The increased willingness to spend may place the economy in a strong position as the U.S. approaches herd immunity. This factors into the stronger GDP growth expectations and has driven expectations for higher inflation. What we’ve discussed above has the potential to contribute to demand pull inflation. This type of inflation is preferable as higher prices are being driven by increased demand for goods and services outweighing supply – thus reflecting improvement in the underlying economy.
Within the current environment there is also the potential for some cost-push inflation. Global manufacturing activity has recovered its pandemic-related losses and by November 2020, merchandise trade volumes were 1% higher than their prior year levels. This resulted in a surge in commodity demand, pushing up commodity prices.5 The Bloomberg Commodity Index is currently at its highest level since mid-2018 with WTI crude oil prices back at levels last seen at the end of 2019 while copper is at its highest level since 2011.6 Higher commodity costs feed through into higher production costs. This is especially true for industrial commodities such as copper.

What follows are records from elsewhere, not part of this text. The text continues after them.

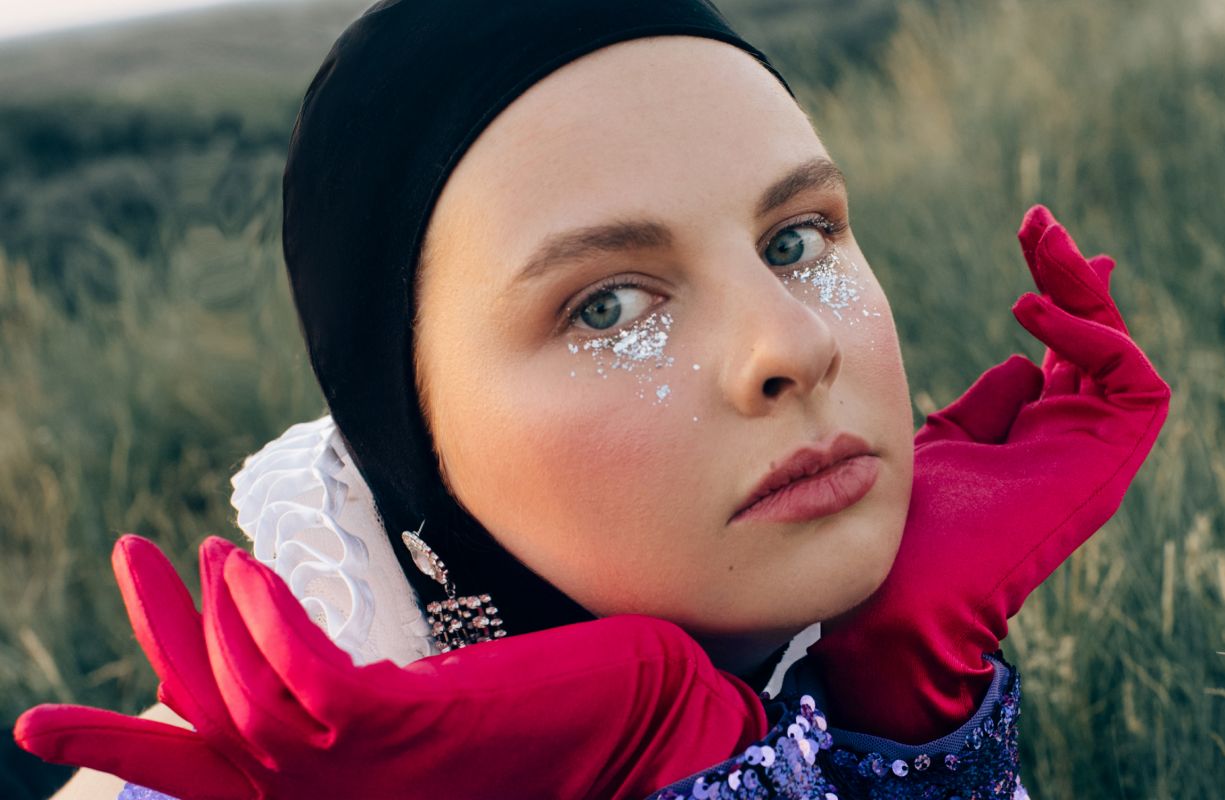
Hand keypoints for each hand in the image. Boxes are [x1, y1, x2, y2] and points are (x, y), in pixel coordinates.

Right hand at [15, 535, 766, 799]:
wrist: (660, 728)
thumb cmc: (576, 714)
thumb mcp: (454, 708)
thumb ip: (385, 696)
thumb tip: (335, 667)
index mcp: (356, 788)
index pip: (231, 769)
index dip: (166, 719)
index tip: (154, 633)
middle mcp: (350, 791)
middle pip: (206, 761)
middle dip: (121, 734)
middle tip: (57, 683)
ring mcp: (376, 767)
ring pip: (243, 711)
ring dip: (201, 626)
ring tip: (191, 554)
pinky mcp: (415, 728)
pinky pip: (312, 683)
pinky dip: (267, 627)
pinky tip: (245, 567)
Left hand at [808, 205, 1170, 742]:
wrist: (904, 595)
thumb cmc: (909, 529)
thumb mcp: (945, 443)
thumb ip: (984, 406)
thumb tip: (1019, 364)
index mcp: (1035, 437)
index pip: (1064, 350)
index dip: (1058, 291)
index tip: (1030, 234)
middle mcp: (1071, 441)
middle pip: (1094, 340)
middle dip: (1071, 274)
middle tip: (1037, 221)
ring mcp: (1092, 454)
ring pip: (1121, 353)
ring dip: (1086, 292)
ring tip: (1040, 246)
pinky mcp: (1106, 466)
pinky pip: (1135, 386)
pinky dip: (1096, 340)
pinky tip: (1033, 313)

Due to the pandemic-driven nature of the current crisis, demand for goods has held up while demand for services remains weak. The strong demand for goods is helping to drive a global manufacturing led recovery. This has boosted demand for raw materials as well as intermediate items including semiconductors while stretching the capacity of freight and logistics system.7 Restoring services spending in the second half has the potential to create an environment with strong demand and some higher input costs.

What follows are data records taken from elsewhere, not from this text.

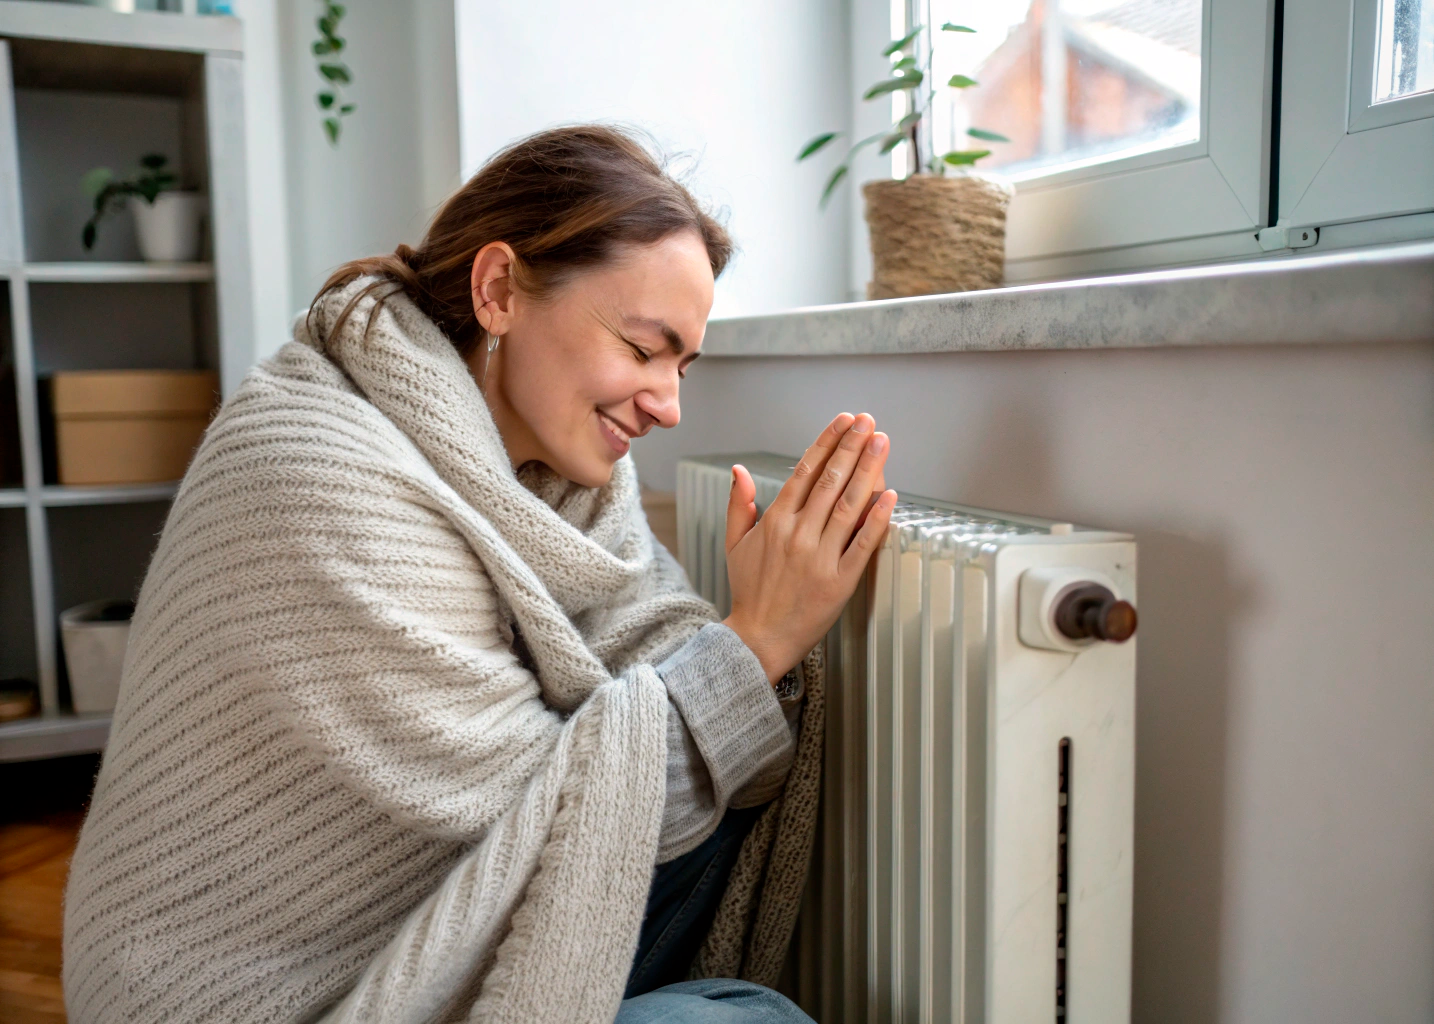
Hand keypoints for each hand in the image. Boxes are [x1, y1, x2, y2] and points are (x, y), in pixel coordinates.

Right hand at [721, 413, 896, 682]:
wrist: (759, 638)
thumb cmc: (748, 591)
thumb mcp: (734, 544)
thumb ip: (738, 505)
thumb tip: (738, 470)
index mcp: (775, 521)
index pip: (805, 471)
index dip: (827, 443)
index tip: (845, 422)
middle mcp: (798, 534)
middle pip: (830, 480)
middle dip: (852, 446)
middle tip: (869, 422)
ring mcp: (820, 557)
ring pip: (848, 505)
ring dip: (868, 470)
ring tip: (882, 443)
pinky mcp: (840, 581)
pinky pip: (862, 544)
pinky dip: (877, 519)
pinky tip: (890, 496)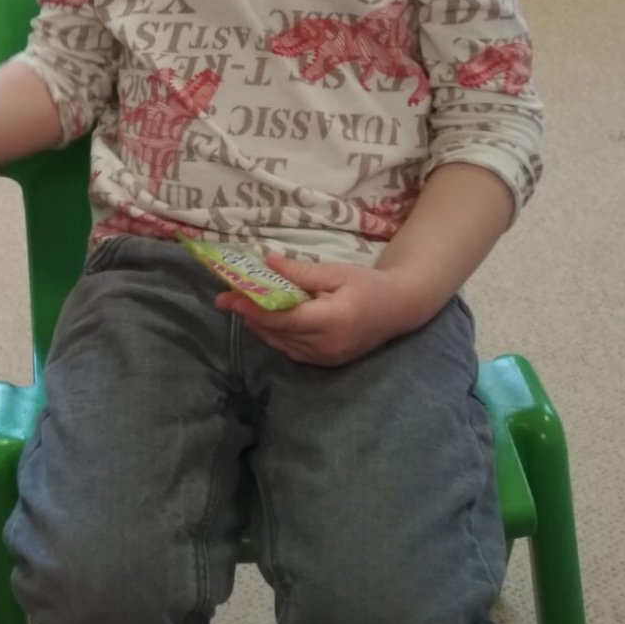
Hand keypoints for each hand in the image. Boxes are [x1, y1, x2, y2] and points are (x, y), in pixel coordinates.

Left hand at [214, 254, 431, 367]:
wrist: (400, 309)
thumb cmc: (369, 285)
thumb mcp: (336, 272)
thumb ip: (300, 272)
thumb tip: (266, 262)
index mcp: (332, 321)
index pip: (284, 319)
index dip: (254, 310)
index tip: (229, 298)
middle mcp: (327, 345)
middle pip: (278, 333)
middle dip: (249, 316)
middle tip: (224, 298)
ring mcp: (327, 358)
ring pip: (282, 344)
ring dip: (259, 326)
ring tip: (238, 305)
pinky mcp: (327, 362)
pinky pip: (292, 350)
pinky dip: (275, 335)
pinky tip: (263, 319)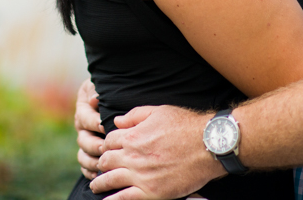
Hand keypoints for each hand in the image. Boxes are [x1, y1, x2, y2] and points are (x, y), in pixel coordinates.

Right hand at [75, 78, 103, 179]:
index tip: (104, 125)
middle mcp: (82, 127)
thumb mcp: (101, 85)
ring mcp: (85, 141)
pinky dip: (90, 172)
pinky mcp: (89, 153)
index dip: (93, 122)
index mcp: (84, 109)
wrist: (114, 98)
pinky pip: (85, 166)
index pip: (85, 118)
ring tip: (103, 164)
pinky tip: (99, 175)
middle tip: (105, 148)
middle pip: (83, 140)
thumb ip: (97, 91)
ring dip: (92, 161)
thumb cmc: (110, 90)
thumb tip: (95, 99)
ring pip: (83, 155)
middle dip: (94, 145)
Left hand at [90, 105, 222, 199]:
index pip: (109, 141)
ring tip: (95, 186)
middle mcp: (132, 156)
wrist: (207, 145)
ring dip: (100, 183)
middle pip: (106, 160)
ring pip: (110, 180)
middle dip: (101, 163)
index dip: (108, 144)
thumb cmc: (185, 126)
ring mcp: (140, 175)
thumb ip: (134, 115)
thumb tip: (117, 120)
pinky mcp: (151, 192)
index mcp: (132, 136)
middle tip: (100, 167)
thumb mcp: (158, 111)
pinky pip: (125, 198)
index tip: (109, 149)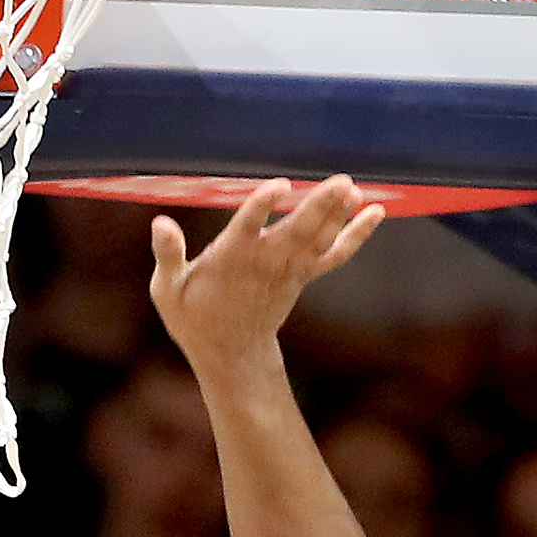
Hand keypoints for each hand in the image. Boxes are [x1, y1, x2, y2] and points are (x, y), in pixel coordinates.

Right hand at [148, 178, 385, 368]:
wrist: (231, 354)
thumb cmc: (194, 315)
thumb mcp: (167, 290)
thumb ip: (168, 255)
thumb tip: (160, 222)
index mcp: (229, 260)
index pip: (247, 228)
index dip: (262, 206)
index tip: (279, 186)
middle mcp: (264, 263)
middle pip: (295, 232)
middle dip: (319, 208)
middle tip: (341, 182)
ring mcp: (288, 270)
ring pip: (317, 239)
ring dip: (338, 215)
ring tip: (354, 187)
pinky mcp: (304, 275)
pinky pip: (334, 255)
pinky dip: (356, 236)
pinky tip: (376, 212)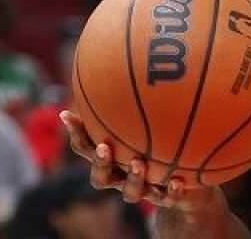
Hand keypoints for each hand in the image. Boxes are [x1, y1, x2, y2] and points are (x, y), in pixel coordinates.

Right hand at [58, 111, 226, 211]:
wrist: (183, 179)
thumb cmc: (157, 141)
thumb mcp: (147, 118)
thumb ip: (134, 97)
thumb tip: (126, 52)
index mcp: (111, 157)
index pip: (86, 147)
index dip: (76, 133)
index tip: (67, 114)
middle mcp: (121, 176)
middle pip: (101, 176)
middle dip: (101, 163)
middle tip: (106, 147)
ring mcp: (141, 189)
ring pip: (130, 192)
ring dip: (132, 179)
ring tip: (139, 164)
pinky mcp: (164, 197)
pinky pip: (166, 197)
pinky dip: (171, 190)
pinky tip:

The big unknown remains the employment situation. Within the U.S., more than 10 million people remain unemployed. This slack in the economy should weigh on inflation expectations. However, given that majority of these jobs are in the service sector, especially leisure and hospitality, there is the potential that strong demand in key pandemic affected areas, such as travel and restaurants, may remove this slack sooner than initially expected.

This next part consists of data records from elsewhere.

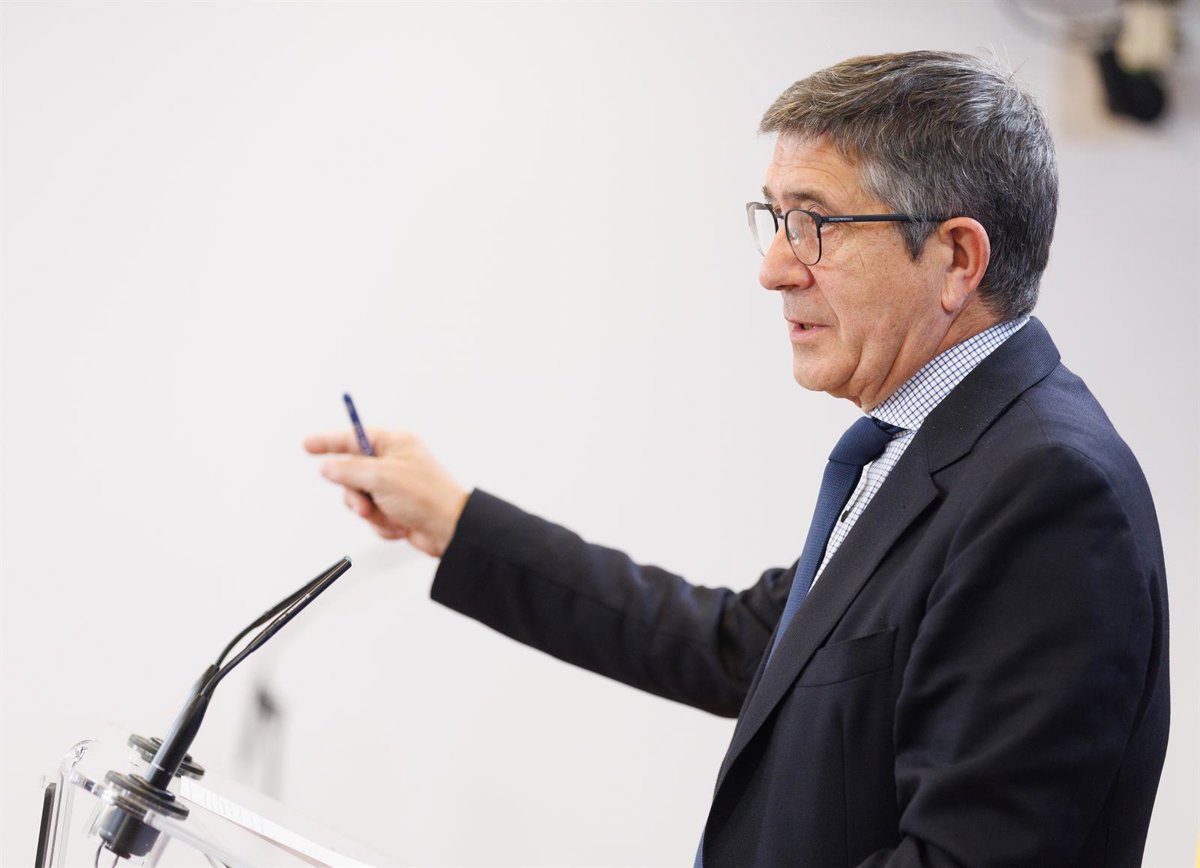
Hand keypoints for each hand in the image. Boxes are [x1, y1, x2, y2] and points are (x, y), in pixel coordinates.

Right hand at [304, 429, 469, 557]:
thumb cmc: (426, 497)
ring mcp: (395, 486)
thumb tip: (327, 467)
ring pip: (360, 498)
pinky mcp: (397, 508)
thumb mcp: (380, 478)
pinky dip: (383, 523)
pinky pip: (374, 515)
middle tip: (364, 505)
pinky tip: (400, 525)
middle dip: (356, 494)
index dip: (329, 442)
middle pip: (352, 473)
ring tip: (387, 516)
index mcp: (395, 444)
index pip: (354, 437)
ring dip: (370, 512)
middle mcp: (394, 462)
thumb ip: (348, 470)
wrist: (451, 530)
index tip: (307, 445)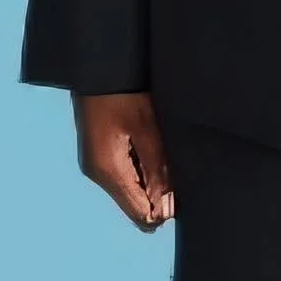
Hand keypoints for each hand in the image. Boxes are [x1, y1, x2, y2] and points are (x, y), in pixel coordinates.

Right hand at [71, 91, 174, 230]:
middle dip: (159, 195)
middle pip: (135, 204)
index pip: (139, 214)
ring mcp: (96, 164)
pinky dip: (140, 168)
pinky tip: (151, 145)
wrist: (97, 66)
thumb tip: (167, 208)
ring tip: (164, 152)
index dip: (163, 210)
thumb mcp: (146, 128)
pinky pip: (124, 174)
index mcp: (108, 172)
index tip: (183, 190)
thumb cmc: (122, 93)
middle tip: (177, 167)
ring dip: (150, 180)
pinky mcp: (98, 153)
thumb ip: (157, 169)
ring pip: (131, 189)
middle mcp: (98, 174)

Into March and April there is the potential for a spike in year-over-year inflation driven by the deflationary pressures reflected in the prior year’s data. However, supply constraints could result in higher prices into the second half of 2021 as demand comes back online.8 While we expect higher inflation into the second half, we do not at this stage expect rampant inflation. Rather, we are expecting the higher prices that come with a recovery in demand.